Critics also point out that the commoditization thesis, while theoretically interesting, might not actually play out the way Apple hopes. What if frontier AI models do not become commodities? What if the companies spending hundreds of billions right now build capabilities that are so far ahead of anything Apple can access through a partnership deal that the gap becomes impossible to close? Google is not just building models. They are integrating AI into Search, into Gmail, into Maps, into Android, and creating an ecosystem lock in that could challenge the iPhone's hold on users in a way that no competitor has managed to do before.

There is also the question of what happens if one of Apple's key AI partners decides they no longer want to play nice. Right now Apple depends on Google and OpenAI for a significant chunk of its AI capability. Those are relationships that could get complicated, especially as competition intensifies.

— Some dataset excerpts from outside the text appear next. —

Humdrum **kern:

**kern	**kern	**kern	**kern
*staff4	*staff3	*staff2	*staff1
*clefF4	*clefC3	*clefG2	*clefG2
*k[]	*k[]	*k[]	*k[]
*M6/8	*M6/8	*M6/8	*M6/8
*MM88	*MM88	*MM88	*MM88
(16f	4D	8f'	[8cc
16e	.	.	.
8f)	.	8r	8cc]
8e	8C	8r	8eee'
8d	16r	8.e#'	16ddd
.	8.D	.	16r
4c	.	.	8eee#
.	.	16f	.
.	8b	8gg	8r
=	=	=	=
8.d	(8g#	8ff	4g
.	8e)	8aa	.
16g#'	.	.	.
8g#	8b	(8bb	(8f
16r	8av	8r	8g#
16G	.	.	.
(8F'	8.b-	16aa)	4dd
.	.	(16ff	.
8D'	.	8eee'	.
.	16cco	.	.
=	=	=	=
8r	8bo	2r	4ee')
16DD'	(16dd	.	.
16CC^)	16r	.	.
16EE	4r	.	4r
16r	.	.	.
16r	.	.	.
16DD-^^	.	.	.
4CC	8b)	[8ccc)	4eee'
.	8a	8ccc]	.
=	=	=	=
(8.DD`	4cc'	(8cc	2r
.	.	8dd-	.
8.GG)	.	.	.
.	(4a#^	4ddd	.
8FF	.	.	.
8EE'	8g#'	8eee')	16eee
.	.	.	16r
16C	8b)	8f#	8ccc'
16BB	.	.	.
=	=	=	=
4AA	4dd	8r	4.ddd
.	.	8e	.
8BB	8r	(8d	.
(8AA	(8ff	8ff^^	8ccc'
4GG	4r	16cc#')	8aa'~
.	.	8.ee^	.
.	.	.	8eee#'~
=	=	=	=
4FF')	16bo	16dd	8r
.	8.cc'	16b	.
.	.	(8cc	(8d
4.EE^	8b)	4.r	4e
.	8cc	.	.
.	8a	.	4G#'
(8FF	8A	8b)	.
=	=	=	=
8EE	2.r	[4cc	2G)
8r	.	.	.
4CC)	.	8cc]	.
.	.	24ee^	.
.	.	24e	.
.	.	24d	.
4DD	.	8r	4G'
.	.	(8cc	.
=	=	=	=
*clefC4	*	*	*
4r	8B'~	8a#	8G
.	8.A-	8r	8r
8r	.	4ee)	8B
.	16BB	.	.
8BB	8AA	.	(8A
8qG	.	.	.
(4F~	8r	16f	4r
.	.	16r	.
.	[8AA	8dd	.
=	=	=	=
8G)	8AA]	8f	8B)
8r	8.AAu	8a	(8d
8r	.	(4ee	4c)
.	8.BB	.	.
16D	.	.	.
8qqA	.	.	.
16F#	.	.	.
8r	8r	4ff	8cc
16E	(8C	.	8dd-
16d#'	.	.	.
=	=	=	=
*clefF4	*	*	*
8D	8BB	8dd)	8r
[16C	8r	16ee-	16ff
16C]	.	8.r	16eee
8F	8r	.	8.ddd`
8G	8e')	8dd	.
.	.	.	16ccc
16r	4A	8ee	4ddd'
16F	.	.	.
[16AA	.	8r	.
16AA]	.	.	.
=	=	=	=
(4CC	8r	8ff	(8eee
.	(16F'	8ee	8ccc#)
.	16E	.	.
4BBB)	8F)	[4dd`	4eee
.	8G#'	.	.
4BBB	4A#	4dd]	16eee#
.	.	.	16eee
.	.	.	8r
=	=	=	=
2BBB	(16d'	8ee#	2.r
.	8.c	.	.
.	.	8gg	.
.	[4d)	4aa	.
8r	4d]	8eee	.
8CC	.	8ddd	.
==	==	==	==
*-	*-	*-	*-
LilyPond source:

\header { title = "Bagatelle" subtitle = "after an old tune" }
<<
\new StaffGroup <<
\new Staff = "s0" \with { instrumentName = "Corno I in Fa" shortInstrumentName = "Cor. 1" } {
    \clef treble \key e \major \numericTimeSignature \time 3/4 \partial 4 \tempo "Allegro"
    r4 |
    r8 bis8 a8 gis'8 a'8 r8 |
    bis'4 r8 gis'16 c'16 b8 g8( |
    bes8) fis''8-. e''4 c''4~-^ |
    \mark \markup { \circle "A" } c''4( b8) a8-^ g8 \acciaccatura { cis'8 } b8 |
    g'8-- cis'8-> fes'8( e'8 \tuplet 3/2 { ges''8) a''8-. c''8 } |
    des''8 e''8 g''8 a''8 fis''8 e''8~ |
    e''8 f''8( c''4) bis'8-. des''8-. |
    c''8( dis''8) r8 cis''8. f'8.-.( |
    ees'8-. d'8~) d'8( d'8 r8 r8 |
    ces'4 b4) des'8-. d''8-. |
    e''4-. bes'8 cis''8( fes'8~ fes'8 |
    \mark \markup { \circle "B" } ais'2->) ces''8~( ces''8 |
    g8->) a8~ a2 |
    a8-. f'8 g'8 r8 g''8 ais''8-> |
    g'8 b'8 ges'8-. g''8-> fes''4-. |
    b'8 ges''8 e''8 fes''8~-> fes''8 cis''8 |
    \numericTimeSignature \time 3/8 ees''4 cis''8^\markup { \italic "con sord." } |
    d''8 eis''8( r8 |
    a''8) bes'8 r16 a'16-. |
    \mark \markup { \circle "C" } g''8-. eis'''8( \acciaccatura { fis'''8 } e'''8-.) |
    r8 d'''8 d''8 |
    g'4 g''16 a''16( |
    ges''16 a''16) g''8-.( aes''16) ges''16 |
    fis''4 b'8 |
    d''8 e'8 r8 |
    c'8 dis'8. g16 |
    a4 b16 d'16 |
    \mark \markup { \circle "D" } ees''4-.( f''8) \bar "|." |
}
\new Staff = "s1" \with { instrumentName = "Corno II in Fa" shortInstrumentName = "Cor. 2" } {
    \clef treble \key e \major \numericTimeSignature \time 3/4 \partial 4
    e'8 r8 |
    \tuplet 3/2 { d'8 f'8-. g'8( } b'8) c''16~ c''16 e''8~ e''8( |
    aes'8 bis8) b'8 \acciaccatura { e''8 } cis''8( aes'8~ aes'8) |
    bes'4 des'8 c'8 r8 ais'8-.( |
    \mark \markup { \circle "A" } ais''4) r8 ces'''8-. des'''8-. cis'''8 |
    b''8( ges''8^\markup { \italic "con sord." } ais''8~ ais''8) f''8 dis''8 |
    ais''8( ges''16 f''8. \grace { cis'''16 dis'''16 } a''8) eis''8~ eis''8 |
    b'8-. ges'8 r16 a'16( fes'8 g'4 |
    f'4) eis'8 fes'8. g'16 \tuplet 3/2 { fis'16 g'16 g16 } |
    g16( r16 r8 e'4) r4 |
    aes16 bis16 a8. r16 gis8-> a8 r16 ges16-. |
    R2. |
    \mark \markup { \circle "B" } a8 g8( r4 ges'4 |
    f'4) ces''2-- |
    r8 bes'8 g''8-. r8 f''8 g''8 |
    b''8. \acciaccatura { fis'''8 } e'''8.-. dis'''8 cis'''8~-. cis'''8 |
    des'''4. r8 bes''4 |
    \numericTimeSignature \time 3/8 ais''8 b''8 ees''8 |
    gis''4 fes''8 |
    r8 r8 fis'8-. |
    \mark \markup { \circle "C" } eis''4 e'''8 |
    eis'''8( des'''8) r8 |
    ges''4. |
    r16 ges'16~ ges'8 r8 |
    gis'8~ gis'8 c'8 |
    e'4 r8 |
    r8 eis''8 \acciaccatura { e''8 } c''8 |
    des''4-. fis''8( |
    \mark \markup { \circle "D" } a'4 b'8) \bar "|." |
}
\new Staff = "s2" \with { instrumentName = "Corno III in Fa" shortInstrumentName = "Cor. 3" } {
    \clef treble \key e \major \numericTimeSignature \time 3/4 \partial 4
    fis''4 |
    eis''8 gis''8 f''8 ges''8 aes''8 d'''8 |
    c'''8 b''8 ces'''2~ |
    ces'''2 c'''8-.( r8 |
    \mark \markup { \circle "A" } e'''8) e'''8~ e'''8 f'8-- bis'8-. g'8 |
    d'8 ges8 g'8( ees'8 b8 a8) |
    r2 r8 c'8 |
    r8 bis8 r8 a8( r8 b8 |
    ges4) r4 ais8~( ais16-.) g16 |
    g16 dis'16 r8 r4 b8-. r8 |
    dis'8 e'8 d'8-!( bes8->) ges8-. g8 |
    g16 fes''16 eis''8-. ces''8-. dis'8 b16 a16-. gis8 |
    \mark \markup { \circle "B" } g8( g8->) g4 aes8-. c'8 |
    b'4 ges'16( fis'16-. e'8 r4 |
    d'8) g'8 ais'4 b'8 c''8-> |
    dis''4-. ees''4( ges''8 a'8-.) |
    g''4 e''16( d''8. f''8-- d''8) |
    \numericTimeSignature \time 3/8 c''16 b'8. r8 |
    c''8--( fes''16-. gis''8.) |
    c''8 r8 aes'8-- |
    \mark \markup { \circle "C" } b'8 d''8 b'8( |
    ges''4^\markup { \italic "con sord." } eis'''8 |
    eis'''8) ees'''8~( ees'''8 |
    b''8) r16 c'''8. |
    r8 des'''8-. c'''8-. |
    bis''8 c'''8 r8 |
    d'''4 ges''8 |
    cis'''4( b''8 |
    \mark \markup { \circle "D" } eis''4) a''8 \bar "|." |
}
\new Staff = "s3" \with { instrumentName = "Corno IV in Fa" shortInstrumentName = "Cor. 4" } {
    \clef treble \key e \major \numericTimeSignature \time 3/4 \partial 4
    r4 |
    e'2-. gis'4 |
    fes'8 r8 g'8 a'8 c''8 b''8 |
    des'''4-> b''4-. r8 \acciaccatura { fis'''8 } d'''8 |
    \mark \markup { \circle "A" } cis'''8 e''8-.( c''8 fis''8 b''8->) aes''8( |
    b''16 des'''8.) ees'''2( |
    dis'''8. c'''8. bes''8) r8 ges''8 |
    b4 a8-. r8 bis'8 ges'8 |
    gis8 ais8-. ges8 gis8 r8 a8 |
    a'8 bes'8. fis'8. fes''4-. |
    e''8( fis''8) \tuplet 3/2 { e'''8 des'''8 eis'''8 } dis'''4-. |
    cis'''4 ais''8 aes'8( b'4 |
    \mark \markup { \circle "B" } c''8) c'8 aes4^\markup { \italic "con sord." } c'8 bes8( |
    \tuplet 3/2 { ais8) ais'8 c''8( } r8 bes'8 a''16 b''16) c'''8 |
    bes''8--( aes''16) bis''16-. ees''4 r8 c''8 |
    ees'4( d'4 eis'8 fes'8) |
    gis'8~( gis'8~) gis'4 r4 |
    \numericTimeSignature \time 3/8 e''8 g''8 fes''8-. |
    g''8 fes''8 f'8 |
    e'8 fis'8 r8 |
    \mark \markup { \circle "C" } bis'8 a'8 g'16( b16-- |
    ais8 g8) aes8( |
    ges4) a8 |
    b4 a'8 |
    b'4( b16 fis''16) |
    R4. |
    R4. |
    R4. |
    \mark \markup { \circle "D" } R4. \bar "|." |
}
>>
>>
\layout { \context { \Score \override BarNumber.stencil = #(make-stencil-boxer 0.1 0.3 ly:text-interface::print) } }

What This Means for the Stock

Apple currently trades at a forward price to earnings ratio that reflects continued confidence in its long term position. The stock has actually held up relatively well during periods when the broader tech sector sold off over AI spending concerns, which is itself kind of a statement. When investors got nervous about the sustainability of hyperscaler spending, money rotated into Apple as a relative safe haven within Big Tech, because Apple is not taking on that same risk.

But 2026 is genuinely a make or break year for this strategy. If Apple delivers a meaningfully upgraded Siri later this year, something that actually demonstrates the kind of contextual intelligence they showed at WWDC 2024, the narrative flips completely. A successful Siri launch would validate the whole patient, capital efficient approach and set up what could be a very powerful iPhone 18 upgrade cycle headed into 2027. That is a catalyst worth watching.

If the Siri delays keep piling up and the upgrade fails to impress, the bear case gets a lot louder. At that point you have a company sitting on a shrinking AI advantage in its core product while competitors are a year or two ahead on capabilities and spending aggressively to extend that lead.

The honest answer right now is that nobody actually knows how this plays out. Apple has pulled off the late mover thing before. But they have also never been this far behind in a category this important to the future of their core product. The next few months will tell us a lot.